▸ Work to complete:
An exact copy of all the data below is needed, without its pictures.

Segment Open

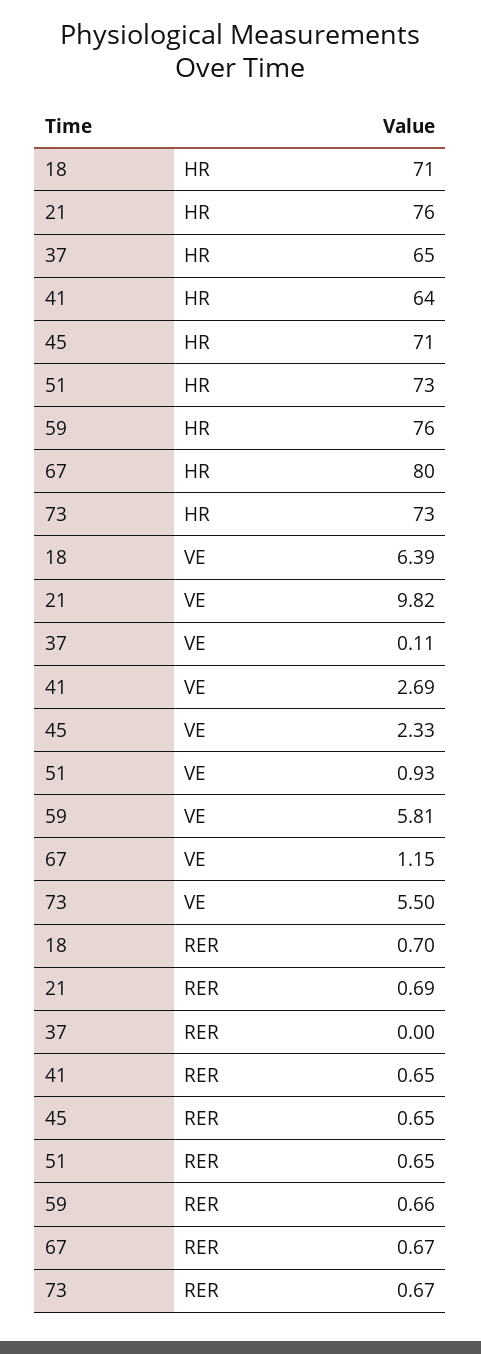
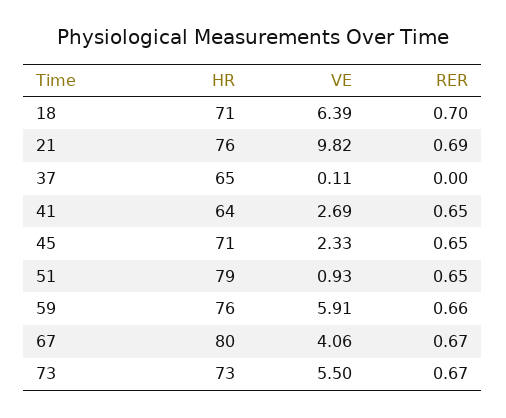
  {
    "18": {
      "HR": 71,
      "VE": 6.39,
      "RER": 0.7
    },
    "21": {
      "HR": 76,
      "VE": 9.82,
      "RER": 0.69
    },
    "37": {
      "HR": 65,
      "VE": 0.11,
      "RER": 0
    },
    "41": {
      "HR": 64,
      "VE": 2.69,
      "RER": 0.65
    },
    "45": {
      "HR": 71,
      "VE": 2.33,
      "RER": 0.65
    },
    "51": {
-     "HR": 73,
+     "HR": 79,
      "VE": 0.93,
      "RER": 0.65
    },
    "59": {
      "HR": 76,
-     "VE": 5.81,
+     "VE": 5.91,
      "RER": 0.66
    },
    "67": {
      "HR": 80,
-     "VE": 1.15,
+     "VE": 4.06,
      "RER": 0.67
    },
    "73": {
      "HR": 73,
      "VE": 5.5,
      "RER": 0.67
    }
  }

Segment Closed

▸ Written reply:
  {
    "18": {
      "HR": 71,
      "VE": 6.39,
      "RER": 0.7
    },
    "21": {
      "HR": 76,
      "VE": 9.82,
      "RER": 0.69
    },
    "37": {
      "HR": 65,
      "VE": 0.11,
      "RER": 0
    },
    "41": {
      "HR": 64,
      "VE": 2.69,
      "RER": 0.65
    },
    "45": {
      "HR": 71,
      "VE": 2.33,
      "RER": 0.65
    },
    "51": {
-     "HR": 73,
+     "HR": 79,
      "VE": 0.93,
      "RER": 0.65
    },
    "59": {
      "HR": 76,
-     "VE": 5.81,
+     "VE": 5.91,
      "RER": 0.66
    },
    "67": {
      "HR": 80,
-     "VE": 1.15,
+     "VE": 4.06,
      "RER": 0.67
    },
    "73": {
      "HR": 73,
      "VE": 5.5,
      "RER": 0.67
    }
  }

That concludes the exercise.